Heykel kaidesiz olarak 46 metre yüksekliğinde, kaidesi ile birlikte ise meşalesinden yere kadar olan yüksekliği 93 metredir. Eser bakırdan metal kakma tekniği ile yapılmıştır. Yapıtın detayları, el işi olarak çekiç kullanılarak yapılmıştır. Bakırdan yapılan eser tuz ve su gibi çeşitli doğal etkenler nedeniyle oksitlenerek yeşil hale gelmiştir. Heykelin 28.100 kiloluk ağırlığının dengede kalabilmesi için bir mühendise ihtiyaç duyulmuştur. Yapıtın destek sisteminin yapımı için önce mimar Eugene Viollet-le-Duc görevlendirilmiştir. Duc’un meşalenin ve başın desteklenme planları 1879 yılında mimarın ölmesi nedeniyle yarıda kalmıştır. Duc’un ardından ise destek sistemi için dönemin en önemli Fransız mühendislerin biri olan Gustave Eiffel görevlendirilmiştir. Eiffel yapıt için iç destek sistemiyle yapıtın ayakta kalmasını sağlamıştır.

Heykel, Neoklasik üslupta yapılmıştır. Yapıtta konu edilen kadın figürü, özellikle Roma dönemi tanrıçası Libertas ve Yunan tanrıçası Athena ile benzerlik göstermektedir. Antik roma dönemi kıyafetleri giyen figür sağ elinde aydınlanmayı temsil eden bir meşale tutmaktadır. Heykelin diğer elinde ise bir tablet yer almaktadır. Tabletin üzerinde roma rakamıyla Amerikan bağımsızlık bildirgesinin yayımlanma tarihi ‘‘4 Temmuz 1776’’ yazmaktadır. Aslında bir anlamda kadın figür elinde bağımsızlık bildirgesini tutmaktadır. Figürün başına yer alan diademin yedi iğnesi yedi denizi, tacında bulunan 25 pencere ise dünyada bulunan değerli taşları temsil etmektedir. Günümüzde birçok ziyaretçinin fark etmediği heykel unsuru ile figürün ayaklarının altında bulunan kırılmış pranga ve zincir parçalarıdır. Bu parçalar Amerika’nın kazandığı özgürlüğü simgelemektedir.

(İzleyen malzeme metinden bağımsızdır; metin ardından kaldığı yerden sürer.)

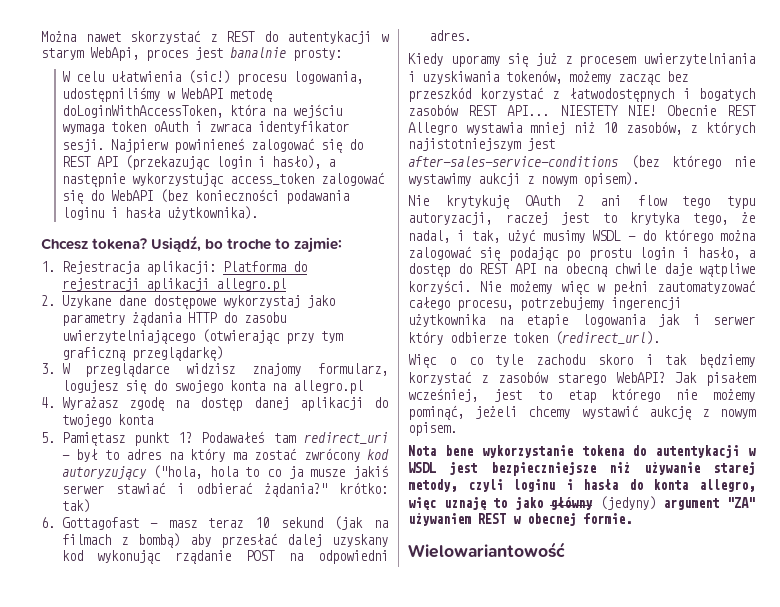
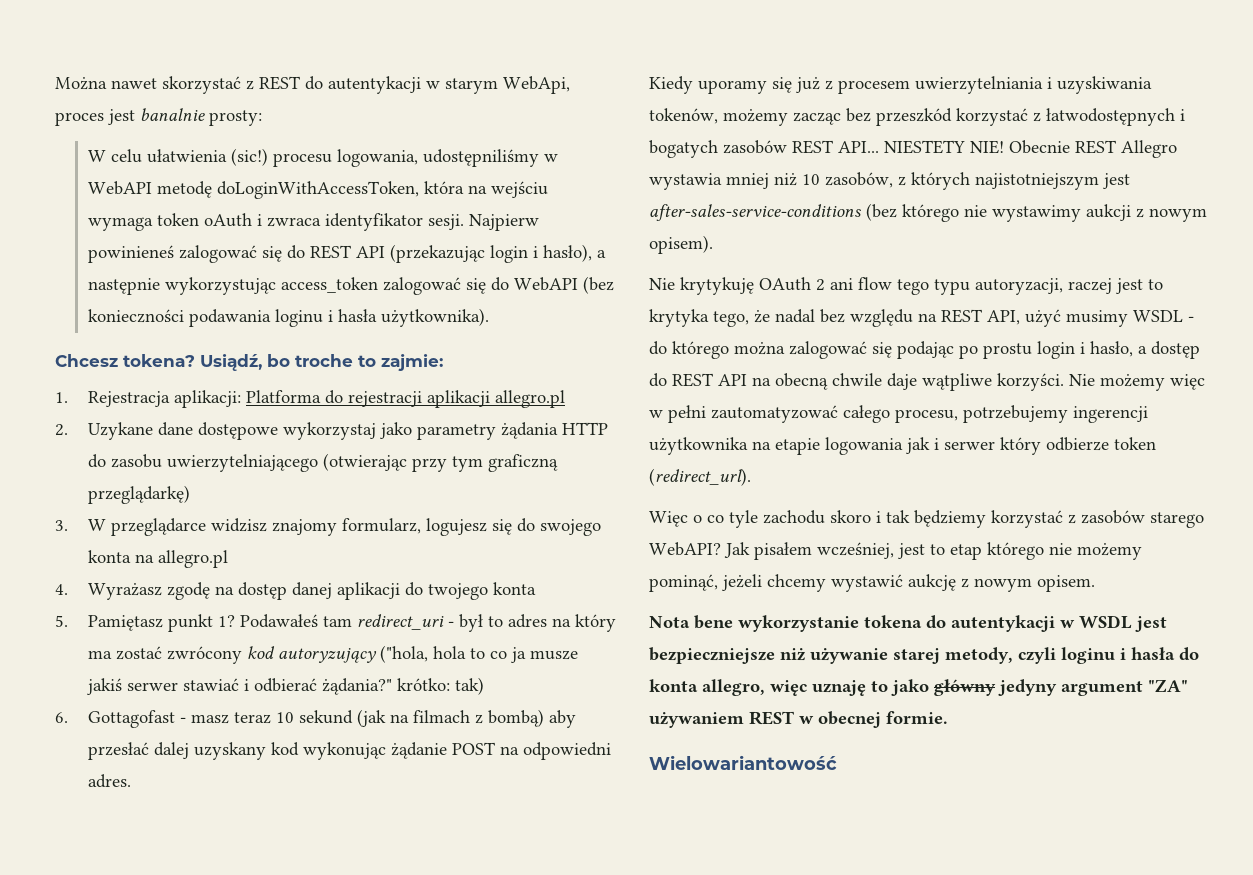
[175,550,232,564] rządanie -> [391,742,448,759] żądanie
[408,230,500,243] nadal, i tak, -> [775,309,1020,327] nadal bez względu na REST API,
[599,496,656,510] (jedyny) -> [998,679,1057,696] jedyny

Yapıtın neoklasik üslubu aynı şekilde kaide yapısında da devam etmektedir. Kaide, dönemin ilk Amerikalı Ecole des Beaux-Arts mezunu olan Richard Morris Hunt tarafından yapılmıştır. Dorik sütunlu kaidenin yapımında Leete Adasından getirilen tuğlalar ve yuvarlak taşlar kullanılmıştır. Kaidenin yerden yüksek olarak

tasarlanan yapısı ve kolonyal cephesi Antik dönem mimarisini hatırlatır niteliktedir. Heykelde yer alan figürün ve kaidenin neoklasik yapısı, iki farklı sanatçı tarafından yapılmış elemanların birbirleriyle uyumlu hale gelmesini sağlamıştır. Figür olarak kullanılan kadının antik yapısı, kaidesel anlamda neoklasik üslubunun devamlılığının gerekliliğini ortaya koymuştur. Özellikle kolonyal olarak yapılan kaide cephe tasarımı, adeta bir tapınak görünümü yaratarak eserin görsel anlamda önemini perçinlemiştir.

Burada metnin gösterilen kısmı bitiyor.